Emmanuelle is a molecular biologist and biomedical scientist by training, her current role being Senior Operations Manager for the Epidemic diseases clinical research group (ERGO) within the University of Oxford’s Pandemic Sciences Institute. In this role, she has overall responsibly for tracking, monitoring and resource planning for ERGO's multi-million-pound research portfolio. She previously worked as a Clinical Trial Manager and has over twenty years’ experience in running international, multi-centre trials in the pharmaceutical industry and in academia. She also has considerable experience in training and teaching clinical research topics, has tutored for the London School of Hygiene and Tropical Medicine’s distance-learning MSc in Clinical Trials and helped to develop the curriculum for the Clinical REsearch During Outbreaks (CREDO) training programme

Josephine Bourner

Josie is a Senior Clinical Trials Manager in the ISARIC group with 8 years’ experience working in various trial management roles for a variety of diseases and therapies. In her current role, she manages a randomised controlled trial of two treatment regimens for bubonic plague in Madagascar, an Expanded Access Programme of tecovirimat for mpox and non-randomised diagnostic trial in the Central African Republic, and a multi-country observational study for mpox in Europe. She also recently led methodological projects for Lassa fever trials and she is in the final year of her DPhil which focuses on improving endpoint selection in clinical trials for difficult-to-study infectious diseases.

Nina Jamieson

Nina has more than 20 years of experience within the medical research environment, initially as a Trial Manager, working on large multi-national clinical trials in maternal and child health, later transitioning to training and capacity strengthening - leveraging my prior exposure in delivering specialised training for clinical trials.
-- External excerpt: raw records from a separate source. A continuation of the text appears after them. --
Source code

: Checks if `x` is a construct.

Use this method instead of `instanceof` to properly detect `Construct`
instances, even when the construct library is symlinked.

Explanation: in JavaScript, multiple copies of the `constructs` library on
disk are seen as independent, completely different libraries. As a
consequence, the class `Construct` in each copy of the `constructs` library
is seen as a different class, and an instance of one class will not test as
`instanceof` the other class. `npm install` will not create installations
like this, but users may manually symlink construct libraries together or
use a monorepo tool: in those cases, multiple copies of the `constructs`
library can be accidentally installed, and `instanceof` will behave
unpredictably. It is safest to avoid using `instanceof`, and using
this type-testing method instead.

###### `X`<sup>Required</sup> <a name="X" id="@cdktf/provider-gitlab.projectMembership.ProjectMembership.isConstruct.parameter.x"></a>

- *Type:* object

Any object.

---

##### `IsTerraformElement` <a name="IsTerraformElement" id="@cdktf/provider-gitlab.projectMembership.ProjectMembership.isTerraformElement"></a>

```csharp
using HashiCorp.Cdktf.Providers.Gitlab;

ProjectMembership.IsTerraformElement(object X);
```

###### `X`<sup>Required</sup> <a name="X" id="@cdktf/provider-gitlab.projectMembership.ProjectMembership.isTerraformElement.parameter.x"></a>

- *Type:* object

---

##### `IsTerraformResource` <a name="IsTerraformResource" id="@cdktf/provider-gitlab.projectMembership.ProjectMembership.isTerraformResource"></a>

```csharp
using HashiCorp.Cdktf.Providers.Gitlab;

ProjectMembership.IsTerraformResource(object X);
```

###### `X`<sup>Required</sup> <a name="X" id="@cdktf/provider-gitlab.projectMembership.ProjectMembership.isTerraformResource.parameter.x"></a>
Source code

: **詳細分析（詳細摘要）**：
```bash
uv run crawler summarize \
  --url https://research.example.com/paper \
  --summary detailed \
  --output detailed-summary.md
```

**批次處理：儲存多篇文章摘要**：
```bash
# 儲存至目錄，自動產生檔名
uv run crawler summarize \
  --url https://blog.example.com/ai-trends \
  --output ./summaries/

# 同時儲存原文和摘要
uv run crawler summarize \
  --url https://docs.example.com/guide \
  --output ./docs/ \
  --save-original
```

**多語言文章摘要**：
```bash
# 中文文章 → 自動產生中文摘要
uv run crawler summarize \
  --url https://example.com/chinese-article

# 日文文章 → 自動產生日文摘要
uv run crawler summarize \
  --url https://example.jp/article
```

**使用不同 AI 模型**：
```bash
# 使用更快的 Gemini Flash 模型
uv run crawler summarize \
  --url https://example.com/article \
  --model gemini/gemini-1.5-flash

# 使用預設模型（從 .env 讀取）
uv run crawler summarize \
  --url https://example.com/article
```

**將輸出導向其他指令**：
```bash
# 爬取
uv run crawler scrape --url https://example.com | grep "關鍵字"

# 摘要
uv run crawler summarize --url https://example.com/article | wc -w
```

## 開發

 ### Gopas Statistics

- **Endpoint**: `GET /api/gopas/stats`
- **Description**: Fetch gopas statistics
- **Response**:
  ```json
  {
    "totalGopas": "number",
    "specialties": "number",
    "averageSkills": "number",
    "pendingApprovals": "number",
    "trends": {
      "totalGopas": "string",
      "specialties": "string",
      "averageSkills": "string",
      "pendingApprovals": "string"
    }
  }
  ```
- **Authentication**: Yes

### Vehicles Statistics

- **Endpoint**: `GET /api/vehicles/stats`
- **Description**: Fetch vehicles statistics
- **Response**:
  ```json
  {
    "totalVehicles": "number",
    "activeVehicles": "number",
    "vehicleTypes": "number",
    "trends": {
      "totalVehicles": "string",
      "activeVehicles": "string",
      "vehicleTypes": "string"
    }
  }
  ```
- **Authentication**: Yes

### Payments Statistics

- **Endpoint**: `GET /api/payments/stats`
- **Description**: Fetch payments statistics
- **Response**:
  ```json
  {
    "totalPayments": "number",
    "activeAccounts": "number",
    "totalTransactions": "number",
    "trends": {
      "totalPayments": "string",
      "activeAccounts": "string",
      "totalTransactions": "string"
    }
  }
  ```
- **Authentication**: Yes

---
She is the Senior Capacity Development Manager for ISARIC sharing responsibility for defining the depth and breadth of the training programme for ISARIC’s training curricula, building research preparedness capacity through the development and implementation of training activities, membership engagement, managing the Career Development Fellowships, and running study activation exercises. 

Elizabeth Nuthall

Elizabeth is a senior trial manager at NPEU working on the TOAST, POLAR and neoGASTRIC trials.

Elizabeth studied Zoology at Nottingham University then worked in the pharmaceutical industry for 15 years, involved in clinical trials in a variety of roles including project and staff management. For the last 12 years, she has worked as Trial and Operational Managers at the University of Oxford. She has worked in the Oxford Vaccine Group, the Department of Psychiatry and since Jan 2022 at NPEU.